Es indudable que América Latina se ha convertido en el escenario en donde soplan nuevos vientos para la consolidación de un futuro promisorio, basado en el respeto de la dignidad y la soberanía de nuestros pueblos sin subordinación a las políticas de dominación de los países imperiales.
La hermosa jornada electoral que se vivió en Brasil el pasado domingo con el sensacional triunfo del Partido de los Trabajadores (PT), el cual materializó la elección de la ex guerrillera Dilma Rousseff como la primera mujer que ejercerá la presidencia del gigante del sur, significa que los brasileños quieren la continuidad del proceso de integración de la patria grande, que es América Latina, la tierra en donde está naciendo un nuevo mundo.
De esta manera, proseguirá el esfuerzo a favor de la erradicación de la pobreza y de las grandes transformaciones sociales, que con gran éxito inició el carismático Presidente obrero Luiz Inácio Lula Da Silva, quien se retira del gobierno con el 80 por ciento del apoyo popular y con un prestigio sin precedentes a nivel internacional.
Brasil es el ejemplo digno de imitar, en donde se está haciendo realidad la democracia participativa.
Otro hecho de gran relevancia histórica, fue la multitudinaria despedida que los diversos sectores del pueblo de Argentina tributaron la semana pasada al ex presidente Néstor Kirchner, quien falleció a causa de un paro cardíaco.
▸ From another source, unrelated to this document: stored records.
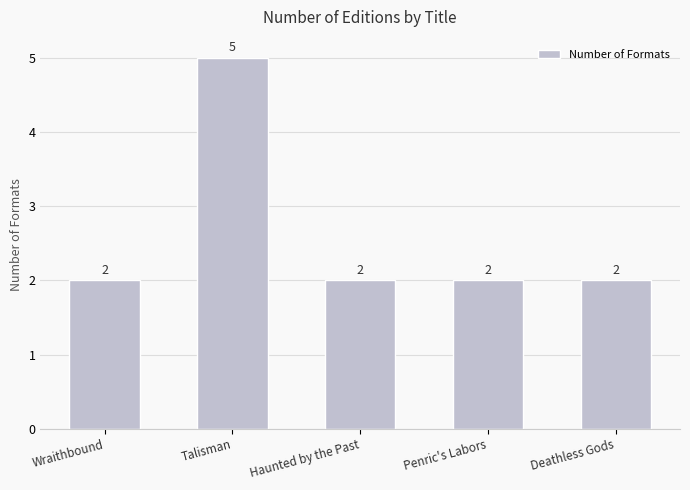

Which category has the highest value across all series?

Talisman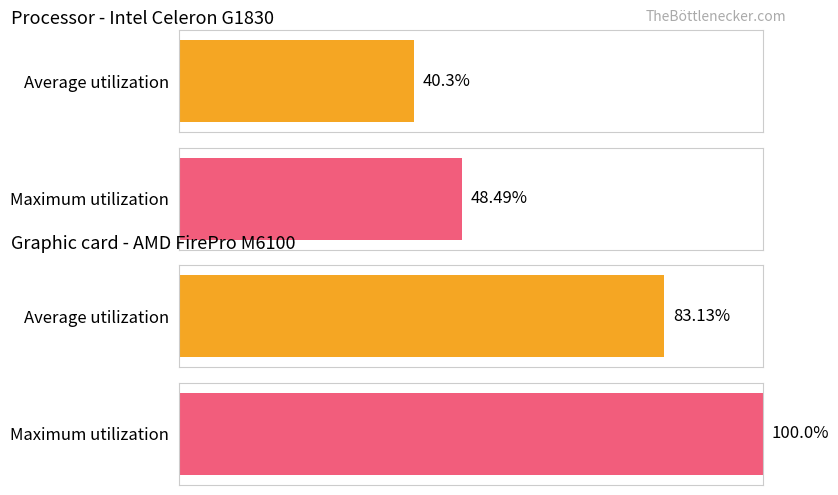

How many data points in Average utilization are above 83?

1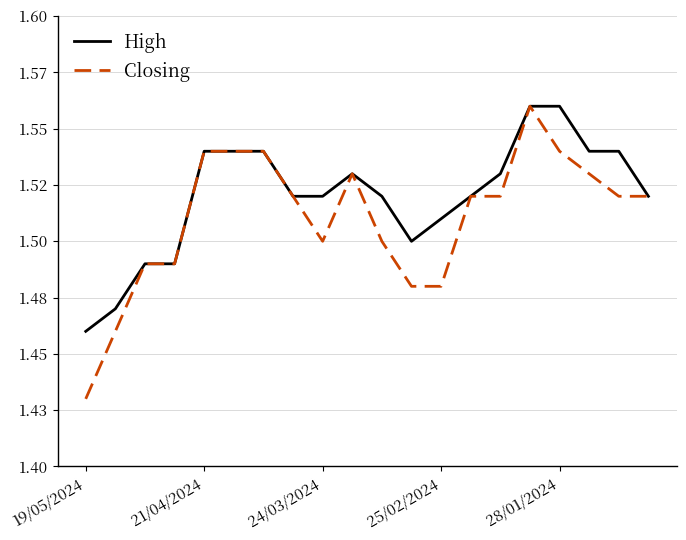

Does the chart have visible grid lines?

Yes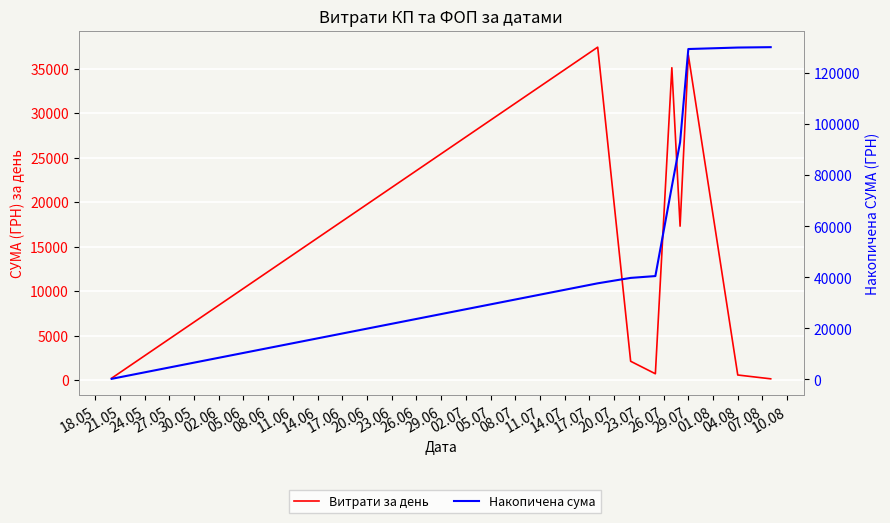

What is the label of the 6th point from the left?

02.06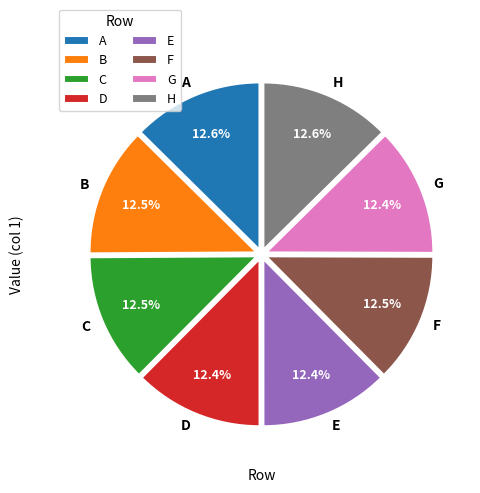

To the nearest percent, what is the average slice percentage?

12%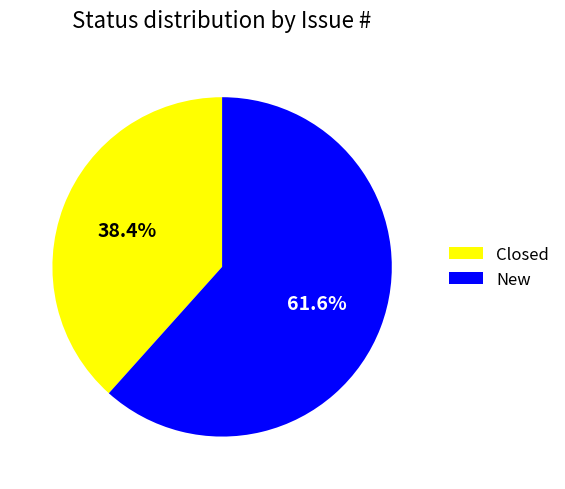

What is the majority slice?

New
Las impresionantes demostraciones populares de solidaridad de los argentinos para la viuda del ex mandatario y actual presidenta de ese país, Cristina Fernández de Kirchner,
deben interpretarse como un fuerte respaldo a su gobierno. Pero también fueron la contundente expresión de reconocimiento para la valiente labor del ex presidente Kirchner a favor de las luchas sociales. Su principal legado es haber sacado a su país de la peor crisis económica, política y social, que ahogaba a ese abnegado pueblo del cono sur, en los primeros años de este nuevo siglo, como consecuencia de las impopulares políticas neoliberales del decadente sistema capitalista.
El presidente Kirchner recuperó un país que había sido vendido a las empresas multinacionales, como actualmente es el caso de Guatemala. Uno de sus actos más audaces, fue que pagó la deuda del país para no estar sometido a las presiones y chantajes extranjeros.
Además, fortaleció la política de respeto a los derechos humanos poniendo fin a la impunidad, pues en su mandato presidencial fueron derogadas las leyes de punto final y de obediencia debida, que impedían enjuiciar a los responsables de las más increíbles atrocidades contra los opositores políticos durante la última y tenebrosa dictadura militar.